- _Aim 1_
Write out the stretch of the tracepoint patch thread from "On Wed, May" through "order and 0.".

— start Excerpt to read —

Re: [PATCH] mm/page_alloc: Fix tracepoint mm_page_alloc_zone_locked()

Mel Gorman <mgorman@xxxxxxx> · Wed, 11 May 2022 15:23:03 +0100

On Wed, May 11, 2022 at 05:12:07PM +0900, Wonhyuk Yang wrote:
> Currently, trace point mm_page_alloc_zone_locked() doesn't show
> correct information.
> 
> First, when alloc_flag has ALLOC_HARDER/ALLOC_CMA, page can
> be allocated from MIGRATE_HIGHATOMIC/MIGRATE_CMA. Nevertheless,
> tracepoint use requested migration type not MIGRATE_HIGHATOMIC and
> MIGRATE_CMA.
> 
> Second, after Commit 44042b4498728 ("mm/page_alloc: allow high-order
> pages to be stored on the per-cpu lists") percpu-list can store
> high order pages. But trace point determine whether it is a refiil
> of percpu-list by comparing requested order and 0.
> 
> To handle these problems, use cached migration type by
> get_pcppage_migratetype() instead of requested migration type.
> Then, make mm_page_alloc_zone_locked() be called only two contexts
> (rmqueue_bulk, rmqueue). With a new argument called percpu_refill,
> it can show whether it is a refill of percpu-list correctly.
> 

You're definitely right that the current tracepoint is broken.

— end Excerpt to read —
— start Exercise data —

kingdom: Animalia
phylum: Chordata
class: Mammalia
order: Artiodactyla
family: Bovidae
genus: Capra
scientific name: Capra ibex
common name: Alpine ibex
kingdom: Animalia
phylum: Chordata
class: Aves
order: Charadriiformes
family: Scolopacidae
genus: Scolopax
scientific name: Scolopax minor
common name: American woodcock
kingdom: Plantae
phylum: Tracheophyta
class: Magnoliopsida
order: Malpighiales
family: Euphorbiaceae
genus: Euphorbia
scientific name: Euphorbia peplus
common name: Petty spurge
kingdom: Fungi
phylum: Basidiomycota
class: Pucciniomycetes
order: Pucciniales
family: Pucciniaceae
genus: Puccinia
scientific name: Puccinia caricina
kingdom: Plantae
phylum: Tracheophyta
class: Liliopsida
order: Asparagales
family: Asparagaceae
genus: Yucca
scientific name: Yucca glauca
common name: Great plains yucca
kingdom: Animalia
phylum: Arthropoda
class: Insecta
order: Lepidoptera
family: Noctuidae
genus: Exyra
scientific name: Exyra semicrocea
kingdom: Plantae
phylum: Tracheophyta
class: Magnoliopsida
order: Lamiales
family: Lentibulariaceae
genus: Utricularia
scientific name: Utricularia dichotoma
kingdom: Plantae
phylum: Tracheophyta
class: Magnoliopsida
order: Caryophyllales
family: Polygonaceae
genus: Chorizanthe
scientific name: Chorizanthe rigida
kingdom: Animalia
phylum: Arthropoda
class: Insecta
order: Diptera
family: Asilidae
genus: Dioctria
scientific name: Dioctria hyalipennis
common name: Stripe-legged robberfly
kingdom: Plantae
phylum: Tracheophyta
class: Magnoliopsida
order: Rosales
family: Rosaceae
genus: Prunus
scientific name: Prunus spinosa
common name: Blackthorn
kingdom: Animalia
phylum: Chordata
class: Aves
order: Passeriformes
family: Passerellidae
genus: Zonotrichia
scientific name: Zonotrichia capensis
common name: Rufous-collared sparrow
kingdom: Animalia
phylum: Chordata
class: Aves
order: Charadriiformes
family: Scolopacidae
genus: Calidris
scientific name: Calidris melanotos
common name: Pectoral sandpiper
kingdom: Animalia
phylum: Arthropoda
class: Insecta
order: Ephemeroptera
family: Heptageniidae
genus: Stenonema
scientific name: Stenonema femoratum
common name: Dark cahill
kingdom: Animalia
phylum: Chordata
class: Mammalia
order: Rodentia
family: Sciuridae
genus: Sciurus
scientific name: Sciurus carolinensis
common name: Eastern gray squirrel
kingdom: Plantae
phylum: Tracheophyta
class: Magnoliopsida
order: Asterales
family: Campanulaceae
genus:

— end Exercise data —

- _Aim 2_
Put the stretch of the records from the line containing "scientific name: Prunus spinosa" through the line containing "family: Campanulaceae" into a JSON list of strings, with one string per line and any blank lines left out.

- _Task output 1_
On Wed, May 11, 2022 at 05:12:07PM +0900, Wonhyuk Yang wrote:
> Currently, trace point mm_page_alloc_zone_locked() doesn't show
> correct information.
> 
> First, when alloc_flag has ALLOC_HARDER/ALLOC_CMA, page can
> be allocated from MIGRATE_HIGHATOMIC/MIGRATE_CMA. Nevertheless,
> tracepoint use requested migration type not MIGRATE_HIGHATOMIC and
> MIGRATE_CMA.
> 
> Second, after Commit 44042b4498728 ("mm/page_alloc: allow high-order
> pages to be stored on the per-cpu lists") percpu-list can store
> high order pages. But trace point determine whether it is a refiil
> of percpu-list by comparing requested order and 0.

- _Task output 2_
[
  "scientific name: Prunus spinosa",
  "common name: Blackthorn",
  "kingdom: Animalia",
  "phylum: Chordata",
  "class: Aves",
  "order: Passeriformes",
  "family: Passerellidae",
  "genus: Zonotrichia",
  "scientific name: Zonotrichia capensis",
  "common name: Rufous-collared sparrow",
  "kingdom: Animalia",
  "phylum: Chordata",
  "class: Aves",
  "order: Charadriiformes",
  "family: Scolopacidae",
  "genus: Calidris",
  "scientific name: Calidris melanotos",
  "common name: Pectoral sandpiper",
  "kingdom: Animalia",
  "phylum: Arthropoda",
  "class: Insecta",
  "order: Ephemeroptera",
  "family: Heptageniidae",
  "genus: Stenonema",
  "scientific name: Stenonema femoratum",
  "common name: Dark cahill",
  "kingdom: Animalia",
  "phylum: Chordata",
  "class: Mammalia",
  "order: Rodentia",
  "family: Sciuridae",
  "genus: Sciurus",
  "scientific name: Sciurus carolinensis",
  "common name: Eastern gray squirrel",
  "kingdom: Plantae",
  "phylum: Tracheophyta",
  "class: Magnoliopsida",
  "order: Asterales",
  "family: Campanulaceae"
]